> **SELECTED EXTRACT**:

Spatial Statistics (IV): Kriging

Kriging is a method of interpolation based on Gaussian process, and is also known as Gaussian process regression (GPR). Georges Matheron established the theoretic basis of this spatial interpolation technique in 1960, and named it kriging (French: krigeage) to honor the pioneering work of Danie G. Krige in geostatistics.

Given a random field $\lbrace Z(s): s\in\mathcal{D}\rbrace$ with its observation at location $s_1,\cdots,s_n,$ the goal of kriging is to predict $Z(\cdot)$ at an arbitrary location $s\in\mathcal{D}.$

Simple Kriging

In simple kriging, the mean of spatial field is known. Without loss of generality, set it to be zero.

Let $f:\mathcal{X}\to{\mathbb{R}}$ be the field of interest and $f\sim\mathcal{GP}\left(0,k(\cdot,\cdot)\right),$ we will interpolate the value of $f$ at an arbitrary location using its finite observations. Please note that $f$ is not a random field or a Gaussian process itself since it is deterministic. Instead, $f$ is a realization of the aforementioned Gaussian process. In the context of Bayesian regression, $\mathcal{GP}(0,k(\cdot,\cdot))$ is the prior distribution of $f$.

We first introduce some notations. Given locations $x_1,\cdots,x_N\in\mathcal{X},$ we use $\mathbf{K}$ to denote the covariance matrix of $\left(f(x_1),\cdots,f(x_N)\right)^\top,$ i.e., $\mathbf{K} = \lbrace k(x_i,x_j)\rbrace_{i,j=1}^N\in\mathbb{R}^{n\times n}$. We define $\mathbf{k}(\cdot): \mathcal{X}\to\mathbf{R}^N$ to be such that

$$\mathbf{k}(x) = \left(k(x,x_1),\cdots,k(x,x_N)\right)^\top.$$

Case 1. Noise-free observations

We suppose that our observations are faithful, that is, the observation at location $x_i$ is the true value of $f(x_i)$. If we have observations at $N$ distinct locations $x_1,\cdots,x_N\in\mathcal{X},$ then our dataset is $\left\lbrace\left(x_i,f(x_i)\right)\right\rbrace_{i=1}^N.$ Denote $\mathbf{f} = \left(f(x_1),\cdots,f(x_N)\right)^\top,$ the posterior of $f$ at any location is given by the following theorem.

> **GIVEN INFORMATION**:
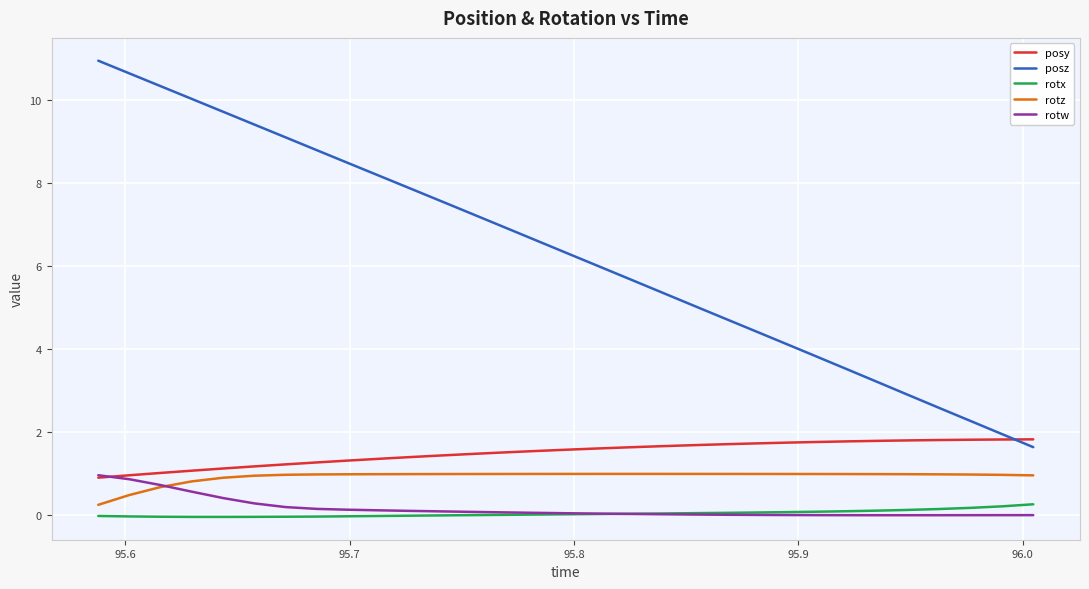

What is the average value of the rotw series?

0.2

> **INSTRUCTIONS FOR THE TASK**: In the kriging page, who established the theoretic basis of kriging, and in what year?

> **TASK ANSWER**: Georges Matheron, in 1960.